The decision to cancel the review was not taken lightly, says the head of the National Security and Intelligence Review Agency (NSIRA), because the watchdog had already found “issues of concern” with the Canadian Security Intelligence Service (CSIS).

“NSIRA’s inability to proceed with this pertinent review highlights the urgency and necessity of legislative reforms intended to be a part three-year review of the National Security Act, 2017,” reads a 2024 review termination letter sent by NSIRA chair Marie Deschamps to then-Public Safety Minister Dominic LeBlanc.

A similar letter was also sent to then-CSIS Director David Vigneault. Both letters have gone largely unnoticed and unreported since it was posted quietly on NSIRA’s website in February.

At issue, the watchdog says, is the failure to include “standardized” immunity for its staff from being dragged into civil litigation related to topics they review when the NSIRA Act was passed in 2017. A simple but pressing fix, it argues.

NSIRA is Canada’s largest intelligence watchdog. It has the power to review any intelligence and defence activity conducted by a federal organization as well as investigating certain national security-related complaints.

Because of its broad review mandate and power to obtain nearly any information it wants from the organizations it reviews, NSIRA guards the identity of its employees closely.

In March 2024, NSIRA began a review of CSIS’s regional units as well as the “adequacy and accessibility” of its internal complaints process. In other words, it was looking into how well CSIS’s Canadian satellite offices were governed and if its internal whistleblower process was effective.

But within three months, the watchdog realized it had two issues. The first was that there were multiple civil lawsuits related to the very issues it was reviewing.

The second was that, unlike other federal watchdogs like the Auditor General or the Privacy Commissioner, NSIRA’s governing legislation didn’t protect its reviewers from being compelled to reveal themselves and testify about their work in a parallel civil lawsuit.

The agency doesn’t cite the litigation at issue, but a few months before the review, The Canadian Press revealed that two female employees of CSIS’s B.C. regional office had filed separate lawsuits alleging they were raped by a superior.

They also alleged their internal complaints were dismissed due to a flawed system — the same system NSIRA was reviewing.

Since there was a possibility that NSIRA staff and their work could be subpoenaed by civil litigants because there was nothing in the law to prevent it, the watchdog decided to cancel the review three months in.

Since then, NSIRA has asked both LeBlanc and current Public Safety Minister Gary Anandasangaree to add the same immunity for its reviewers from parallel civil litigation.

In an interview, NSIRA vice-chair Craig Forcese and Executive Director Charles Fugères said this was the first and only time to date the watchdog felt compelled to cancel a review because of this issue.

But they warned that it would likely impact NSIRA’s ability to conduct future reviews of intelligence issues that have a risk of associated civil litigation.

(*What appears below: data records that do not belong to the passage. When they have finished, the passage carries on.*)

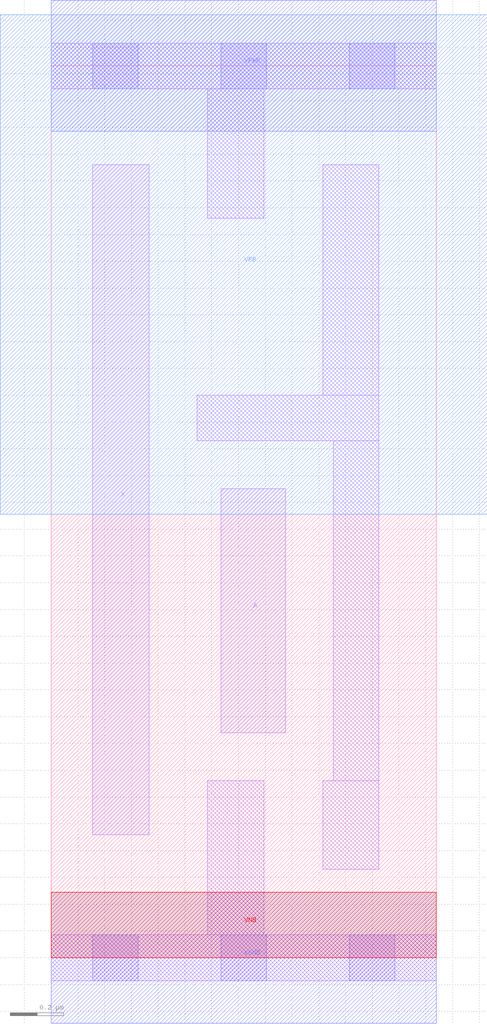
<source format=lef>
# Copyright 2020 The SkyWater PDK Authors
#
# Licensed under the Apache License, Version 2.0 (the "License");
# you may not use this file except in compliance with the License.
# You may obtain a copy of the License at
#
#     https://www.apache.org/licenses/LICENSE-2.0
#
# Unless required by applicable law or agreed to in writing, software
# distributed under the License is distributed on an "AS IS" BASIS,
# WITHOUT WARRANTIES OR CONDITIONS OF ANY KIND, either express or implied.
# See the License for the specific language governing permissions and
# limitations under the License.
#
# SPDX-License-Identifier: Apache-2.0

VERSION 5.7 ;
  NOWIREEXTENSIONATPIN ON ;
  DIVIDERCHAR "/" ;
  BUSBITCHARS "[]" ;
MACRO sky130_fd_sc_lp__buf_m
  CLASS CORE ;
  FOREIGN sky130_fd_sc_lp__buf_m ;
  ORIGIN  0.000000  0.000000 ;
  SIZE  1.440000 BY  3.330000 ;
  SYMMETRY X Y R90 ;
  SITE unit ;
  PIN A
    ANTENNAGATEAREA  0.126000 ;
    DIRECTION INPUT ;
    USE SIGNAL ;
    PORT
      LAYER li1 ;
        RECT 0.635000 0.840000 0.875000 1.750000 ;
    END
  END A
  PIN X
    ANTENNADIFFAREA  0.222600 ;
    DIRECTION OUTPUT ;
    USE SIGNAL ;
    PORT
      LAYER li1 ;
        RECT 0.155000 0.460000 0.365000 2.960000 ;
    END
  END X
  PIN VGND
    DIRECTION INOUT ;
    USE GROUND ;
    PORT
      LAYER met1 ;
        RECT 0.000000 -0.245000 1.440000 0.245000 ;
    END
  END VGND
  PIN VNB
    DIRECTION INOUT ;
    USE GROUND ;
    PORT
      LAYER pwell ;
        RECT 0.000000 0.000000 1.440000 0.245000 ;
    END
  END VNB
  PIN VPB
    DIRECTION INOUT ;
    USE POWER ;
    PORT
      LAYER nwell ;
        RECT -0.190000 1.655000 1.630000 3.520000 ;
    END
  END VPB
  PIN VPWR
    DIRECTION INOUT ;
    USE POWER ;
    PORT
      LAYER met1 ;
        RECT 0.000000 3.085000 1.440000 3.575000 ;
    END
  END VPWR
  OBS
    LAYER li1 ;
      RECT 0.000000 -0.085000 1.440000 0.085000 ;
      RECT 0.000000  3.245000 1.440000 3.415000 ;
      RECT 0.545000  1.930000 1.225000 2.100000 ;
      RECT 0.585000  0.085000 0.795000 0.660000 ;
      RECT 0.585000  2.760000 0.795000 3.245000 ;
      RECT 1.015000  0.330000 1.225000 0.660000 ;
      RECT 1.015000  2.100000 1.225000 2.960000 ;
      RECT 1.055000  0.660000 1.225000 1.930000 ;
    LAYER mcon ;
      RECT 0.155000 -0.085000 0.325000 0.085000 ;
      RECT 0.155000  3.245000 0.325000 3.415000 ;
      RECT 0.635000 -0.085000 0.805000 0.085000 ;
      RECT 0.635000  3.245000 0.805000 3.415000 ;
      RECT 1.115000 -0.085000 1.285000 0.085000 ;
      RECT 1.115000  3.245000 1.285000 3.415000 ;
  END
END sky130_fd_sc_lp__buf_m
END LIBRARY

</source>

In other words, it risks creating a blind spot for the watchdog agency with the power to review nearly any intelligence or national security function in the federal government.

“We chose to do this review. We thought it was important to do this review, and we’re not doing this review right. So that’s all that’s already an undesirable outcome,” said Forcese.

“In circumstances where we know that a given topic is one that attracts civil litigation, we may decide not to proceed with the review,” he added.

Minister Anandasangaree’s office did not respond to a request for comment by time of publication.